### PROBLEM DESCRIPTION
Give back the whole listing exactly as written, leaving out each picture.

### GIVEN INFORMATION
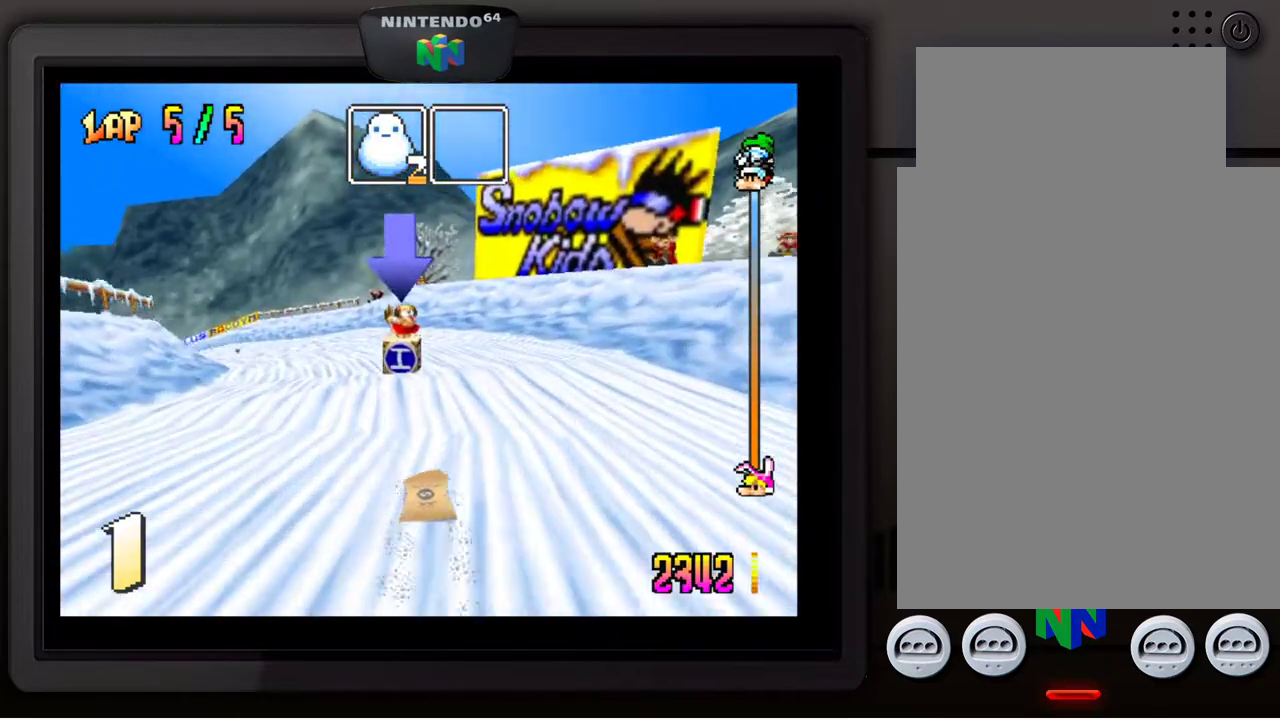
{"buttons": [], "left_stick": "center", "events": [[200, "left_stick", "down-left"], [417, "left_stick", "center"]]}
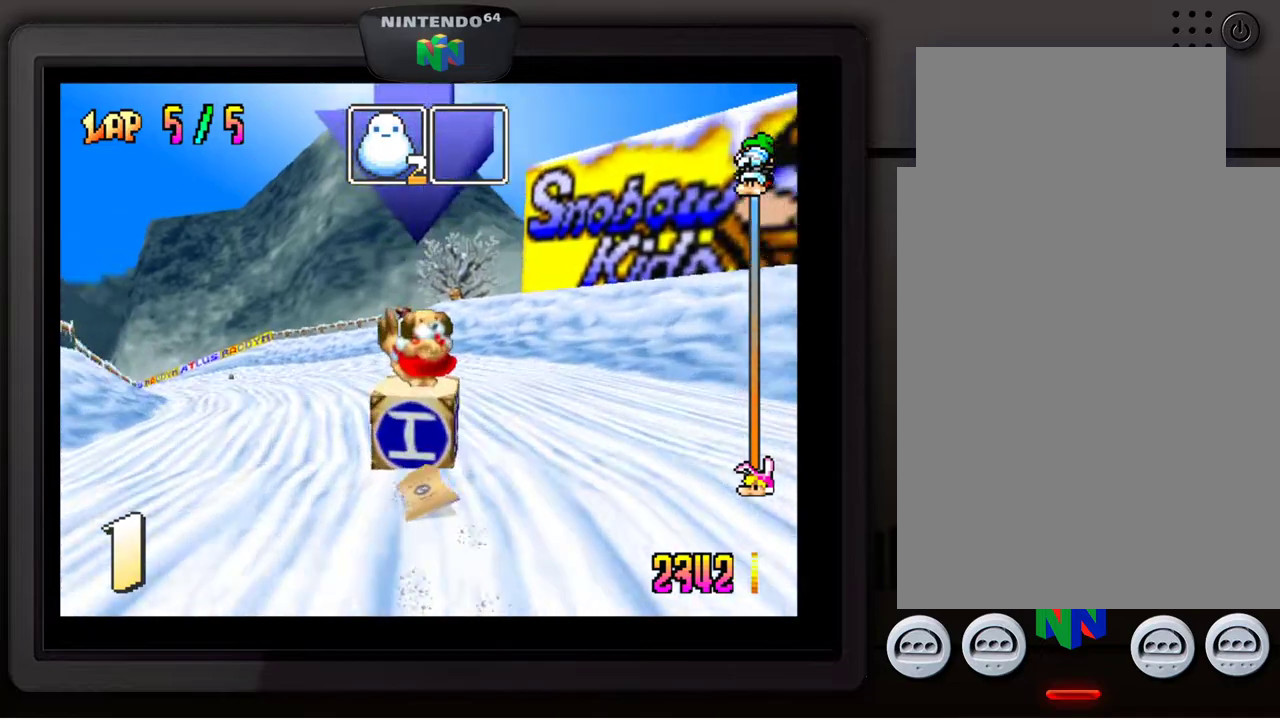
{"buttons": [], "left_stick": "center", "events": [[200, "left_stick", "down-left"], [300, "left_stick", "center"]]}
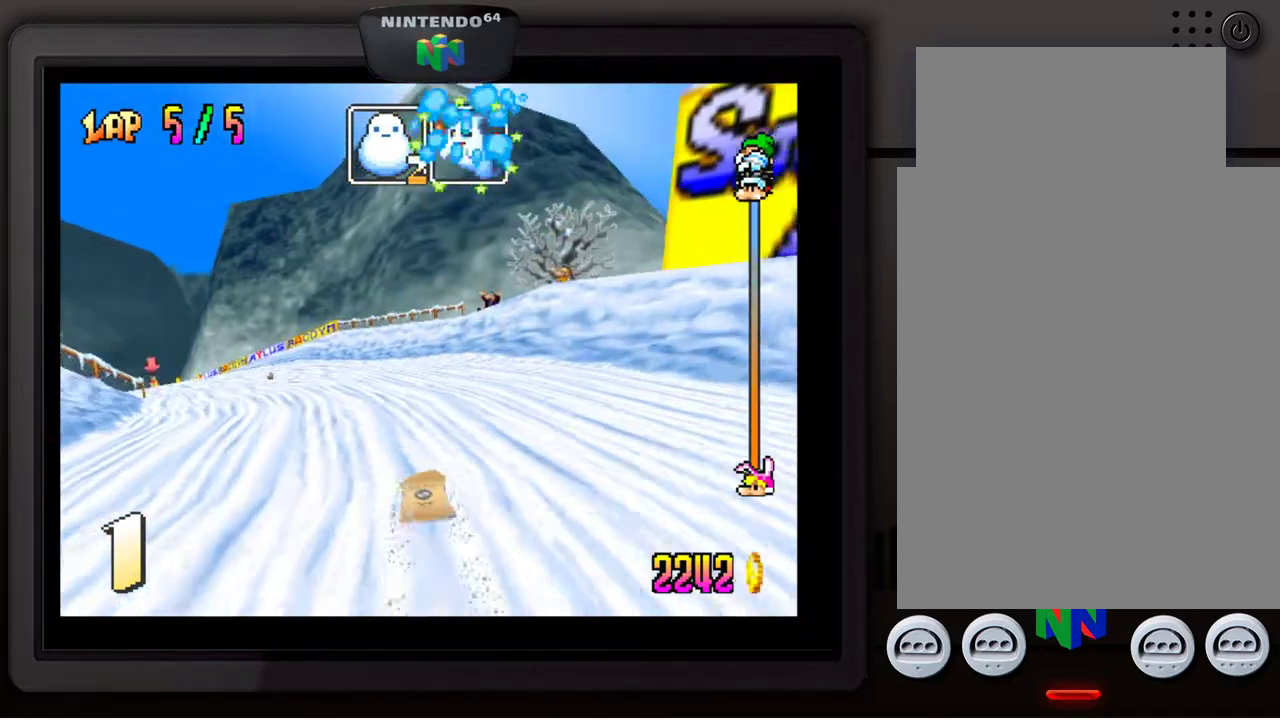
{"buttons": [], "left_stick": "down-left", "events": [[167, "left_stick", "left"], [367, "left_stick", "center"], [467, "left_stick", "down-left"]]}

### PROBLEM SOLUTION
{"buttons": [], "left_stick": "center", "events": [[200, "left_stick", "down-left"], [417, "left_stick", "center"]]}
{"buttons": [], "left_stick": "center", "events": [[200, "left_stick", "down-left"], [300, "left_stick", "center"]]}
{"buttons": [], "left_stick": "down-left", "events": [[167, "left_stick", "left"], [367, "left_stick", "center"], [467, "left_stick", "down-left"]]}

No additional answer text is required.